— Problem requirements —
Copy out the lines below word for word, and leave the pictures out of your copy.

— Exercise material —
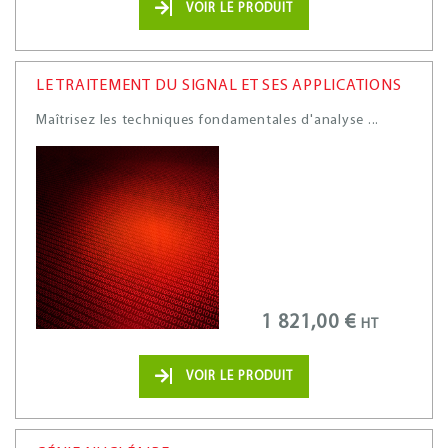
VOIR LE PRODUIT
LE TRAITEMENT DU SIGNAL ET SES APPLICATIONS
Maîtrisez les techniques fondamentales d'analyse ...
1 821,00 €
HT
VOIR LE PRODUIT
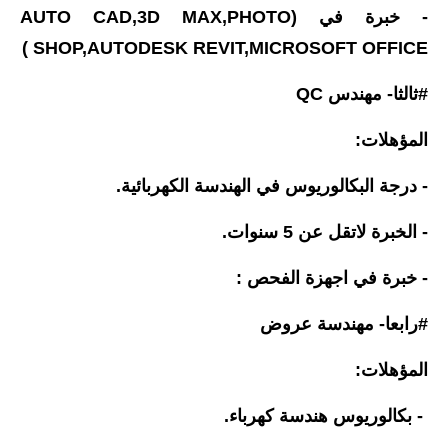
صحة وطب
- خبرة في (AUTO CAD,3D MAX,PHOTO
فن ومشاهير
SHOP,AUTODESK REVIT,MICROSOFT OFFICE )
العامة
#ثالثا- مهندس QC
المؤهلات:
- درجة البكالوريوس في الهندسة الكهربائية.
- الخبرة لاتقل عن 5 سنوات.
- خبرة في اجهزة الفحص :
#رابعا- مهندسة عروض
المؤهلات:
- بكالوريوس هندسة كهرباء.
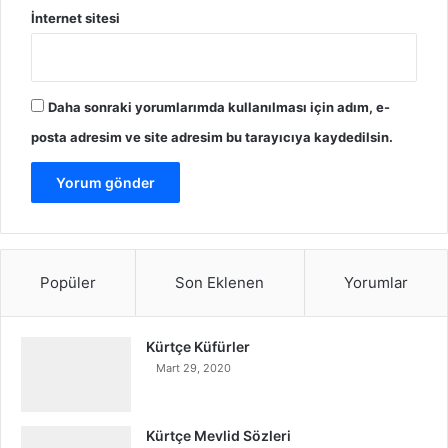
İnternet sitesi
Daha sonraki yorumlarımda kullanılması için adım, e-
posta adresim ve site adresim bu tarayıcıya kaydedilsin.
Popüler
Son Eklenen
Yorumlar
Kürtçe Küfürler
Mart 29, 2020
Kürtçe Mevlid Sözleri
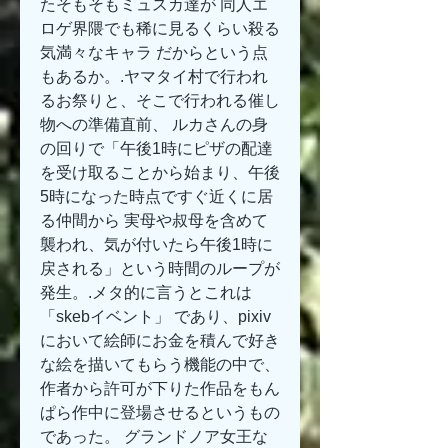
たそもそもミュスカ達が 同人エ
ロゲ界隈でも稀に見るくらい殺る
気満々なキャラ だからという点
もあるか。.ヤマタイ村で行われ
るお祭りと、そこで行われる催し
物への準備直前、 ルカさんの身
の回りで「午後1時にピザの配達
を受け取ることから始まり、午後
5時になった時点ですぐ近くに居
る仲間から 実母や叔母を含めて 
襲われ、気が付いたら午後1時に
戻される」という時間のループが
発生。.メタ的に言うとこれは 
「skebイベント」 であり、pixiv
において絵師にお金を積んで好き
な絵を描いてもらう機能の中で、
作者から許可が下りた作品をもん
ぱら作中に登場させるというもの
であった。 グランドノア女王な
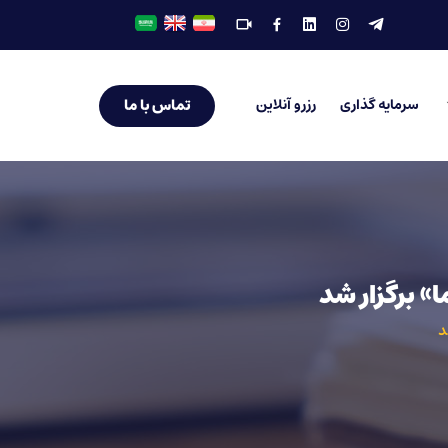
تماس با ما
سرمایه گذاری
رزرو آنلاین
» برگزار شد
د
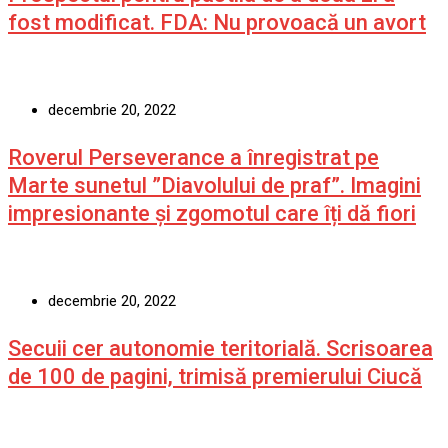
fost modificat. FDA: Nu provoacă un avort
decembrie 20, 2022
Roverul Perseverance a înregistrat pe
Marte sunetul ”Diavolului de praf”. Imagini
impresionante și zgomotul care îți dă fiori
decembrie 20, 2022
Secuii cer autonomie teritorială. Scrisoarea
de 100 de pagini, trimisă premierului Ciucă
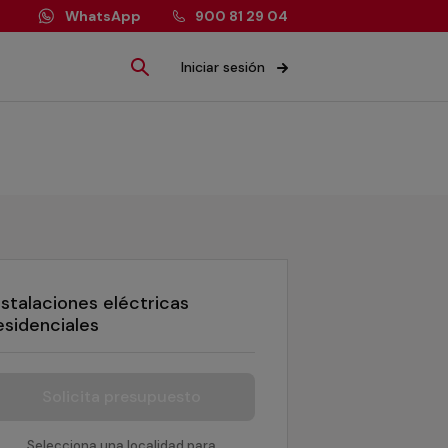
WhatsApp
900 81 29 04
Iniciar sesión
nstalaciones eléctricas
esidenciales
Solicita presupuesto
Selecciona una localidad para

— Solution to this exercise —
VOIR LE PRODUIT
LE TRAITEMENT DU SIGNAL ET SES APPLICATIONS
Maîtrisez les techniques fondamentales d'analyse ...
1 821,00 €
HT
VOIR LE PRODUIT
صحة وطب
- خبرة في (AUTO CAD,3D MAX,PHOTO
فن ومشاهير
SHOP,AUTODESK REVIT,MICROSOFT OFFICE )
العامة
#ثالثا- مهندس QC
المؤهلات:
- درجة البكالوريوس في الهندسة الكهربائية.
- الخبرة لاتقل عن 5 سنوات.
- خبرة في اجهزة الفحص :
#رابعا- مهندسة عروض
المؤهلات:
- بكالوريوس هندسة كهرباء.
İnternet sitesi
Daha sonraki yorumlarımda kullanılması için adım, e-
posta adresim ve site adresim bu tarayıcıya kaydedilsin.
Popüler
Son Eklenen
Yorumlar
Kürtçe Küfürler
Mart 29, 2020
Kürtçe Mevlid Sözleri
たそもそもミュスカ達が 同人エ
ロゲ界隈でも稀に見るくらい殺る
気満々なキャラ だからという点
もあるか。.ヤマタイ村で行われ
るお祭りと、そこで行われる催し
物への準備直前、 ルカさんの身
の回りで「午後1時にピザの配達
を受け取ることから始まり、午後
5時になった時点ですぐ近くに居
る仲間から 実母や叔母を含めて 
襲われ、気が付いたら午後1時に
戻される」という時間のループが
発生。.メタ的に言うとこれは 
「skebイベント」 であり、pixiv
において絵師にお金を積んで好き
な絵を描いてもらう機能の中で、
作者から許可が下りた作品をもん
ぱら作中に登場させるというもの
であった。 グランドノア女王な
تماس با ما
سرمایه گذاری
رزرو آنلاین
» برگزار شد
د
fost modificat. FDA: Nu provoacă un avort
decembrie 20, 2022
Roverul Perseverance a înregistrat pe
Marte sunetul ”Diavolului de praf”. Imagini
impresionante și zgomotul care îți dă fiori
decembrie 20, 2022
Secuii cer autonomie teritorială. Scrisoarea
de 100 de pagini, trimisă premierului Ciucă
WhatsApp
900 81 29 04
Iniciar sesión
nstalaciones eléctricas
esidenciales
Solicita presupuesto
Selecciona una localidad para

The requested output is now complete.